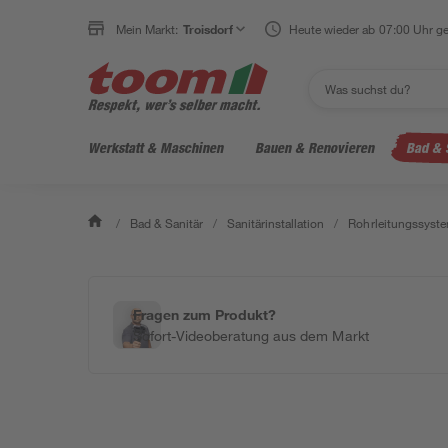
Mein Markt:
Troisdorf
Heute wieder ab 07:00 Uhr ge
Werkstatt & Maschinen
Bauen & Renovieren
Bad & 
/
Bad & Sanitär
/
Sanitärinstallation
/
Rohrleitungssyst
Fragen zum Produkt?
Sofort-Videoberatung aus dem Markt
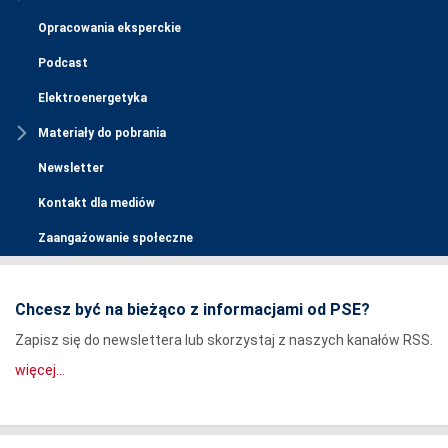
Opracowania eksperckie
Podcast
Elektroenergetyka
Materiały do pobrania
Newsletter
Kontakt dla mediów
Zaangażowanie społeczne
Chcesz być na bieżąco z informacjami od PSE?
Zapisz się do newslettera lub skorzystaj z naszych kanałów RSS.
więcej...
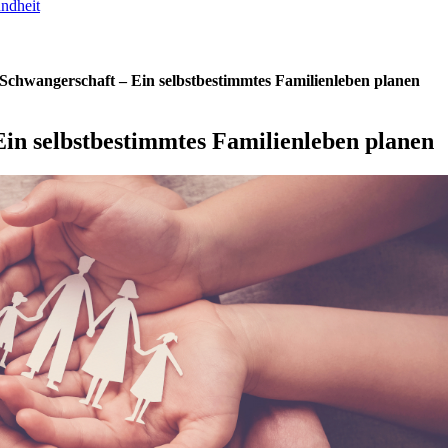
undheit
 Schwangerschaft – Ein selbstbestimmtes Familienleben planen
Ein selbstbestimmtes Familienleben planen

INSTRUCTIONS FOR THE TASK> In the listing above, retype exactly, and only, the lines from the one containing "Sanitärinstallation" through the last line, both included. Omit the pictures.

WRITTEN RESPONSE>
Sanitärinstallation
/
Rohrleitungssyst
Fragen zum Produkt?
Sofort-Videoberatung aus dem Markt
Opracowania eksperckie
Podcast
Elektroenergetyka
Materiały do pobrania
Newsletter
Kontakt dla mediów
Zaangażowanie społeczne
Chcesz być na bieżąco z informacjami od PSE?
Zapisz się do newslettera lub skorzystaj z naszych kanałów RSS.
więcej...
undheit
 Schwangerschaft – Ein selbstbestimmtes Familienleben planen
Ein selbstbestimmtes Familienleben planen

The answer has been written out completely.